Characteristics per Gender, publisher

To represent the average characteristics, radarchart will be used.

  • Characteristics looked at are : id,align,eye,hair and alive.
  • the idea is to group the rows by these features and compute their mean
  • later by taking the higher percentage, we can deduce a profile representative of each publisher.
example: vs Hair feature
#function to aggregate data by (gender, feature, publisher)
aggregateFeature <- function(current_publisher, feature){
  #empty list to keep dataframe by (gender, feature)
  currentFeature <- list()
  if(current_publisher == 'Marvel'){
    gender_list <- gender_list_marvel
  } else {
    gender_list <- gender_list_dc
  }

  for(i in 1:length(gender_list)){
    currentFeature[[i]] <- comic_characters %>%
      filter(publisher == current_publisher ) %>%
      select(hair, sex) %>%
      na.omit() %>%
      group_by(hair) %>%
      filter(sex == gender_list[i]) %>%
      summarise(number = n()) %>%
      arrange(-number) %>%
      mutate(countT = sum(number)) %>%
      mutate(percentage = round(100*number/countT,1)) %>%
      select(hair, percentage, number)

    if(current_publisher == 'Marvel'){
      colnames(currentFeature[[i]])[2]<-'percentage_marvel'
    } else{
      colnames(currentFeature[[i]])[2]<-'percentage_dc'
    }

    if(feature == 'hair'){
      #strip 'hair' word for better display of the radarchart
      currentFeature[[i]]$hair <- sapply(currentFeature[[i]]$hair, function(x) gsub(' Hair','', x))}
  }

  names(currentFeature) <- gender_list
  return(currentFeature)
}
#outer join the 2 dataframes for (feature=Hair, gender=Male)
merged <- full_join(aggregateFeature('DC','hair')[[2]], aggregateFeature('Marvel','hair')[[2]], by='hair')
#set min/max percentages for the radarchart limits
min <- rep(0, length(merged$hair))
max <- rep(50, length(merged$hair))

maleHair <- data.frame(rbind(max,min,merged$percentage_dc,merged$percentage_marvel))
colnames(maleHair) <- merged$hair
row.names(maleHair) <- c('max','min','percentage_dc','percentage_marvel')
maleHair[is.na(maleHair)] <- 0
#cosmetics
radarchart(maleHair,                     #dataframe
           axistype=2,                   #axis type
           pcol=c("#3B9AB2", "#EBCC2A"), #color -Wes Anderson Sissou-
           plwd=1,                       #axis line width
           pty=19,                       #marker type
           plty=3,                       #line type
           cglcol="grey",                #axis line color
           cglty=2,                      #axis line type
           axislabcol="grey",            #Color of axis label
           cglwd=.6,                     #line type
           vlcex=.6,                     #font size label
           palcex=1.)                    #font size value
legend(x=1, y=1.3,                                               #position
       legend = c('DC male characters','Marvel male characters'),#labels
       bty="n",                                                  #no window
       pch=16,                                                   #marker type 
       text.col = "black",                                       #label colors 
       col=c("#3B9AB2","#EBCC2A"),                               #marker color
       cex=.8,                                                   #marker size 
       pt.cex=1)                                                 #font size

Popularity

By looking at the number of appearances for each characters, we can make a visualization (wordcloud) representing the most popular characters.
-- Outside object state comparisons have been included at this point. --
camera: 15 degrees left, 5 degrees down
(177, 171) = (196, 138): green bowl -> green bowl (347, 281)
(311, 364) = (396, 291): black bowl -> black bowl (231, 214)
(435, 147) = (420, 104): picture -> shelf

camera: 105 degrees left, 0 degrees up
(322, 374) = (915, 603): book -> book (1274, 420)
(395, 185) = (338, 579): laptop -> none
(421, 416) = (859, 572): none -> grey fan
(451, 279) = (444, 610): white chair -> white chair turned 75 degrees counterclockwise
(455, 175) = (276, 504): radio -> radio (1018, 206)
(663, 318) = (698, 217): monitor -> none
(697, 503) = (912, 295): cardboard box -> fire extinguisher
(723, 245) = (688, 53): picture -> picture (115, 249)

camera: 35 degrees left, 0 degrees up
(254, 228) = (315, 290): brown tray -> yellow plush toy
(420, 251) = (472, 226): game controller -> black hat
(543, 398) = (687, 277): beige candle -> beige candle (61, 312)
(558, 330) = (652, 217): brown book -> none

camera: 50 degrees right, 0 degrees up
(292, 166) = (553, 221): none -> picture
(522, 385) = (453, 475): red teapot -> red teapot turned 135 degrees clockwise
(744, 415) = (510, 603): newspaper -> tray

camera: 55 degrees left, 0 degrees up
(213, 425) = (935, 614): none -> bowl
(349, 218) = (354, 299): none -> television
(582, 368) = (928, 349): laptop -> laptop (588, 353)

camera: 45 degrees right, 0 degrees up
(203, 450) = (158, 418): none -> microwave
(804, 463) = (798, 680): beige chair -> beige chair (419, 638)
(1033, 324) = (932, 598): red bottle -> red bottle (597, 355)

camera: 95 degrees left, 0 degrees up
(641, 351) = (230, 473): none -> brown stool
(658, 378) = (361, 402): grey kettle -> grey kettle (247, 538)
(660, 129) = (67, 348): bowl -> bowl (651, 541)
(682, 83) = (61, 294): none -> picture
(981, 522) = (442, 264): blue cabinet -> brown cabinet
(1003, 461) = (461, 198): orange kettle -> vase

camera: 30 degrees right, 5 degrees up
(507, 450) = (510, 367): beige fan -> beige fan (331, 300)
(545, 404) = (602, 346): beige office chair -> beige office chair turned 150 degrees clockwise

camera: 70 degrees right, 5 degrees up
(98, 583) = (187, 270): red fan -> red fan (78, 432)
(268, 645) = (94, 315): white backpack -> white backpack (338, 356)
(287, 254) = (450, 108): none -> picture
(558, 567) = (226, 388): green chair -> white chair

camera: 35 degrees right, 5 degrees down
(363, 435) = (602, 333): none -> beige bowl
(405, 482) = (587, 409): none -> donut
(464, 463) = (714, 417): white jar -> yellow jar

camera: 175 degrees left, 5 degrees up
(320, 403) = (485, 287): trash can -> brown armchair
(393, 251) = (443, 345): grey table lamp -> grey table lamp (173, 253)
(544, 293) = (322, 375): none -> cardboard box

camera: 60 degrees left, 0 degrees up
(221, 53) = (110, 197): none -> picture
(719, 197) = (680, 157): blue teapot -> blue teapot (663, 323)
#remove NA from appearance column, keep only the name inside parentheses
marvel_appearances <- comic_characters %>%
  filter(publisher == 'Marvel') %>%
  select(name, appearances) %>% na.omit() %>%
  mutate(name = gsub(" *\\(.*?\\) *", "", name))
dc_appearances <- comic_characters %>%
  filter(publisher == 'DC') %>%
  select(name, appearances) %>% na.omit() %>%
  mutate(name = gsub(" *\\(.*?\\) *", "", name))

color_marvel <- colorRampPalette(c("#EBCC2A", "black"))
color_dc <- colorRampPalette(c("#3B9AB2", "black"))

op <- par(mar = c(1, 2, 2, 1), mfrow = c(1, 2))
wordcloud(dc_appearances$name, dc_appearances$appearances, min.freq = 100, colors = color_dc(10), scale = c(1.75, 0.2))
wordcloud(marvel_appearances$name, marvel_appearances$appearances, min.freq = 250, colors = color_marvel(10), scale = c(1.5, 0.2))

  • Batman(DC) and Spider-Man(Marvel) ends up being the characters with the most appearances.